Desde el Centro Nacional de Huracanes en Miami, el senador republicano Rick Scott y el congresista Carlos Giménez elevaron el tono contra el régimen cubano y advirtieron que Estados Unidos no debe descartar ninguna opción frente a La Habana, incluida la militar, aunque insistieron en que el objetivo es lograr libertad y proteger los intereses estadounidenses.
Scott insistió en que Raúl Castro debe responder ante la justicia de Estados Unidos por la muerte de ciudadanos norteamericanos, a propósito del encausamiento reciente por el derribo de las avionetas de Hermanos al Rescate en 1996.
Giménez respaldó la política de máxima presión impulsada por la administración Trump y sostuvo que el régimen cubano atraviesa uno de sus momentos más delicados debido al aislamiento internacional, la crisis económica y la presión política ejercida desde Washington.

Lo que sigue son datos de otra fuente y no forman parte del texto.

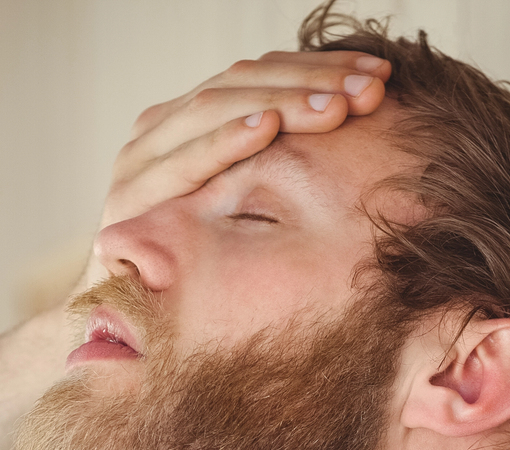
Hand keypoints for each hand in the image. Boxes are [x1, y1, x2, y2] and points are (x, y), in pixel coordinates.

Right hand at [79, 50, 392, 287]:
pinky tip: (265, 128)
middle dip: (311, 82)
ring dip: (281, 104)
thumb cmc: (204, 267)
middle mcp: (162, 129)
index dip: (319, 68)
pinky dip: (225, 140)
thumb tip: (361, 131)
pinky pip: (184, 160)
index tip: (379, 73)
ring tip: (333, 107)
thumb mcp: (249, 207)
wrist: (131, 321)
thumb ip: (279, 167)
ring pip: (215, 108)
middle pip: (241, 82)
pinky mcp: (130, 199)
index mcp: (192, 120)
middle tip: (369, 90)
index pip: (261, 73)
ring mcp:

El congresista cubanoamericano ha defendido públicamente una línea dura contra La Habana y ha vinculado la situación de Cuba con los recientes acontecimientos políticos en Venezuela.
En relación con Venezuela, ambos legisladores insistieron en que el país debe avanzar hacia elecciones libres, transparentes y supervisadas internacionalmente. Las declaraciones coinciden con la postura expresada por altos funcionarios republicanos y por el secretario de Estado Marco Rubio, quien ha reiterado que cualquier transición política en Venezuela debe desembocar en un proceso electoral legítimo.